▶ [Data records]:
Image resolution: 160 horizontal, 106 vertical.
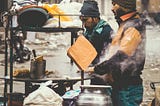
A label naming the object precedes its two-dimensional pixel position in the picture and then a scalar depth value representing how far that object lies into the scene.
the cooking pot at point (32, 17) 4.58
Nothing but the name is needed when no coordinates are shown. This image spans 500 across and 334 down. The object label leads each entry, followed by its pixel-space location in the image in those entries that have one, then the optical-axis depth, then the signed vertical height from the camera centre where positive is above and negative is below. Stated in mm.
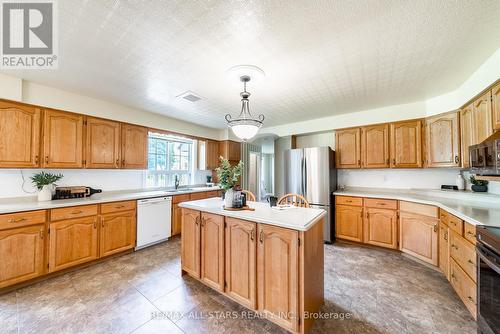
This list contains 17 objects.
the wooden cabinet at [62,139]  2502 +415
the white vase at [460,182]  2854 -194
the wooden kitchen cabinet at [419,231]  2479 -879
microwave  1590 +112
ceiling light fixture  2031 +482
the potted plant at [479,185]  2547 -224
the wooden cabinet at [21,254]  1991 -953
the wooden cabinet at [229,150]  5090 +548
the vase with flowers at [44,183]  2476 -192
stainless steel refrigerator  3464 -167
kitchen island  1438 -806
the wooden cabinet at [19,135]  2209 +417
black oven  1229 -775
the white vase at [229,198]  2072 -322
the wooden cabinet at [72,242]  2295 -959
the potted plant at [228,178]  2041 -98
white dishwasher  3125 -911
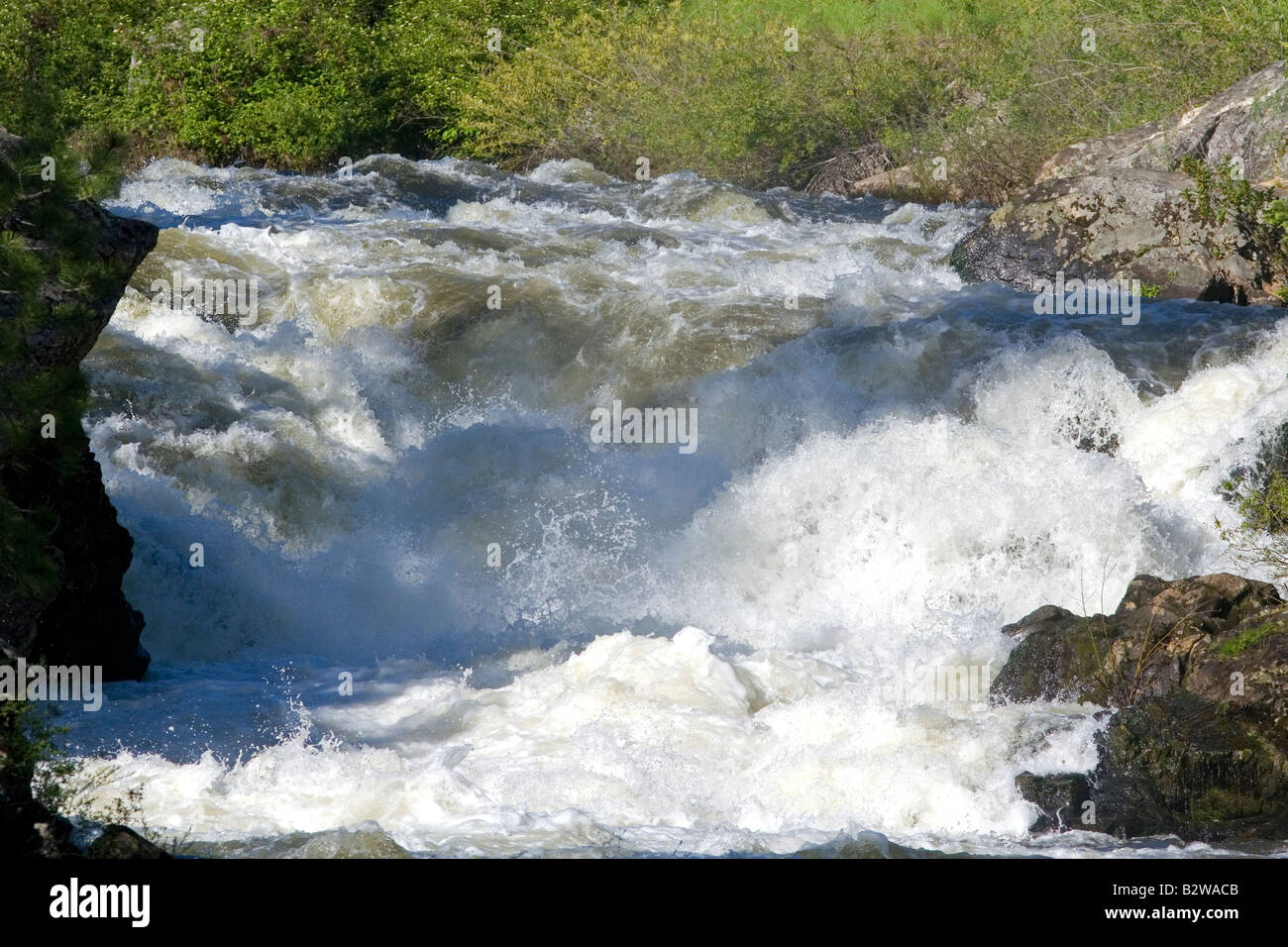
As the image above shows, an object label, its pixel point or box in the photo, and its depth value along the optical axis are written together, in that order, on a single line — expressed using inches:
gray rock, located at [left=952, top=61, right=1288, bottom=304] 1029.2
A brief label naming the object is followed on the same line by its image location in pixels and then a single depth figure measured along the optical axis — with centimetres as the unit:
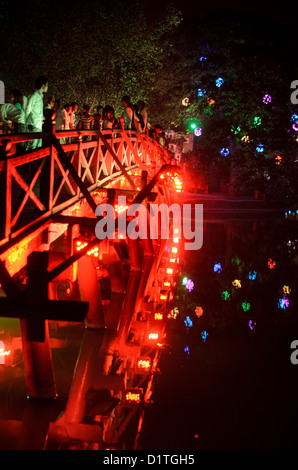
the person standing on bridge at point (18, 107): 1119
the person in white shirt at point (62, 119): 1280
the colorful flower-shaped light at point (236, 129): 3691
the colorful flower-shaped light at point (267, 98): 3400
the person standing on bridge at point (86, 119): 1320
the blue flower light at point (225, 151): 3878
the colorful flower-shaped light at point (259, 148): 3544
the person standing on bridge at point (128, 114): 1576
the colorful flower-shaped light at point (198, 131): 3913
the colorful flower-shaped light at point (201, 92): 3685
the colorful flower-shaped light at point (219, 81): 3659
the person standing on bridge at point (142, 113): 1752
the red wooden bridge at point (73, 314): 619
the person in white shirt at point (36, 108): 1066
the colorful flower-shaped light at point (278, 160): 3464
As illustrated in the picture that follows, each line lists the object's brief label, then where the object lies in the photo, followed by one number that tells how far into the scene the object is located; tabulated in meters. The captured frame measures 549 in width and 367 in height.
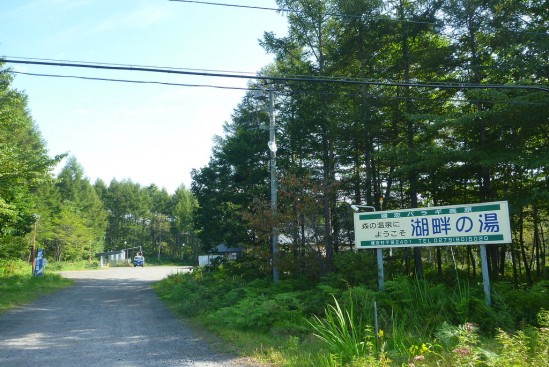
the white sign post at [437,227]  8.66
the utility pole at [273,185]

▶ [Directions]: Output the entries exactly and keep every picture out of them.

▶ [Completed exercise]:
Image resolution: 160 horizontal, 106 vertical.
A label naming the object precedes its two-dimensional pixel position in the picture and then a scalar depth value representing how far that object lies into the scene.
the cooking pot at point (32, 17) 4.58
Nothing but the name is needed when no coordinates are shown. This image spans 500 across and 334 down. The object label leads each entry, followed by its pixel-space location in the image in those entries that have one, then the optical-axis depth, then the signed vertical height from the camera centre where positive is above and negative is below. Stated in mm.
This list contains 17 objects.
the wooden cabinet at [62,139]  2502 +415
the white vase at [460,182]  2854 -194
the wooden kitchen cabinet at [419,231]  2479 -879
microwave  1590 +112
ceiling light fixture  2031 +482
the potted plant at [479,185]  2547 -224
the wooden cabinet at [21,254]  1991 -953
the wooden cabinet at [229,150]  5090 +548
the vase with flowers at [44,183]  2476 -192
stainless steel refrigerator  3464 -167
kitchen island  1438 -806
the wooden cabinet at [19,135]  2209 +417
black oven  1229 -775
the white vase at [229,198]  2072 -322
the wooden cabinet at [72,242]  2295 -959
the potted plant at [228,178]  2041 -98
white dishwasher  3125 -911
As the image above shows, an object label, its pixel point or box in the photo, and its depth value along the optical axis are written together, in that order, on a single line — expressed using inches:
gray rock, located at [left=952, top=61, right=1288, bottom=304] 1029.2
A brief label naming the object is followed on the same line by its image location in pixels and then a single depth figure measured along the optical axis — with centimetres as the unit:
the person standing on bridge at point (18, 107): 1119
the person in white shirt at point (62, 119): 1280
the colorful flower-shaped light at point (236, 129): 3691
the colorful flower-shaped light at point (267, 98): 3400
the person standing on bridge at point (86, 119): 1320
the blue flower light at point (225, 151): 3878
the colorful flower-shaped light at point (259, 148): 3544
the person standing on bridge at point (128, 114): 1576
the colorful flower-shaped light at point (198, 131): 3913
the colorful flower-shaped light at point (201, 92): 3685
the colorful flower-shaped light at point (219, 81): 3659
the person standing on bridge at point (142, 113): 1752
the red wooden bridge at point (73, 314): 619
the person in white shirt at point (36, 108): 1066
the colorful flower-shaped light at point (278, 160): 3464
As illustrated in the picture that follows, each line lists the object's brief label, then where the object lies in the photo, followed by one number that tells how far into the scene the object is located; tabulated in meters. The captured frame measures 549 in width and 367 in height.
the white sign post at [437,227]  8.66
the utility pole at [273,185]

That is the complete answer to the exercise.